Part 3 covers advanced LLM usage. It introduces advanced fine-tuning techniques for achieving excellent results like GPT-4 using open source models or lower version models, and the importance of data preparation and feature engineering. As a fine-tuning example, it presents how to achieve GPT-3-like performance by defining reward models using GPT-2's 100 million parameters and through reinforcement learning.

Finally, this book's appendix contains very beneficial content.
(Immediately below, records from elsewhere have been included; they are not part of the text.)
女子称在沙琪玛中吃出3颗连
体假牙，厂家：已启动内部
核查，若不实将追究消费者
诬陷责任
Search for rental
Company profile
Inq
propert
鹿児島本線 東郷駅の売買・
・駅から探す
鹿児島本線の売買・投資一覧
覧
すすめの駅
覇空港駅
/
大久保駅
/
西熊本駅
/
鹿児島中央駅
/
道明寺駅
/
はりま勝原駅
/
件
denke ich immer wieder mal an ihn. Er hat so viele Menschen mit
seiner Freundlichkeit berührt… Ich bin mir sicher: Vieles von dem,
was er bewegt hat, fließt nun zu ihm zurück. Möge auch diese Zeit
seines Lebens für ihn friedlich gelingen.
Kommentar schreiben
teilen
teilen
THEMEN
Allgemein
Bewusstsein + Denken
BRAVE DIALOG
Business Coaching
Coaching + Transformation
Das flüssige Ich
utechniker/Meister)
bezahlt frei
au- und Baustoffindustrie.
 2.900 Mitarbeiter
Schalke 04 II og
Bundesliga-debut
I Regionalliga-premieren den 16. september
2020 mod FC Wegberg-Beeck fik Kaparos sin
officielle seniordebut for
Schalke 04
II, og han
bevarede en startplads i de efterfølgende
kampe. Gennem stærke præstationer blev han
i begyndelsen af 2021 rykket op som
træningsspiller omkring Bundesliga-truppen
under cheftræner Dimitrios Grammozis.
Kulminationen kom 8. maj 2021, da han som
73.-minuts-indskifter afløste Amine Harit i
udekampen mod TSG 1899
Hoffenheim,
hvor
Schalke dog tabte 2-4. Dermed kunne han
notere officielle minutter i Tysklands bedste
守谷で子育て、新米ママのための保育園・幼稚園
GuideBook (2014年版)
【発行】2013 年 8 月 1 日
It includes LLM frequently asked questions (FAQ), LLM terminology explanations, and considerations when developing LLM applications. I personally recommend reading this part first before reading the book.

Especially the LLM terminology explanation is a metaphor treasure trove. As shown above, it uses appropriate metaphors for terms that could be difficult, making them easy to understand, which impressed me while reading. If you're starting to learn LLMs, you might get dizzy from unfamiliar AI terminology, so I recommend reading the appendix first.

Github Source code repo

Review

I recommend taking LLM-related courses at https://deeplearning.ai before reading this book.

This book doesn't talk about third-party tools like LangChain. While these tools can be useful, this book helps readers understand fundamental LLMs and says readers can make choices about third-party tools later.

"This review was written after receiving the book for Hanbit Media's <I am a Reviewer> activity."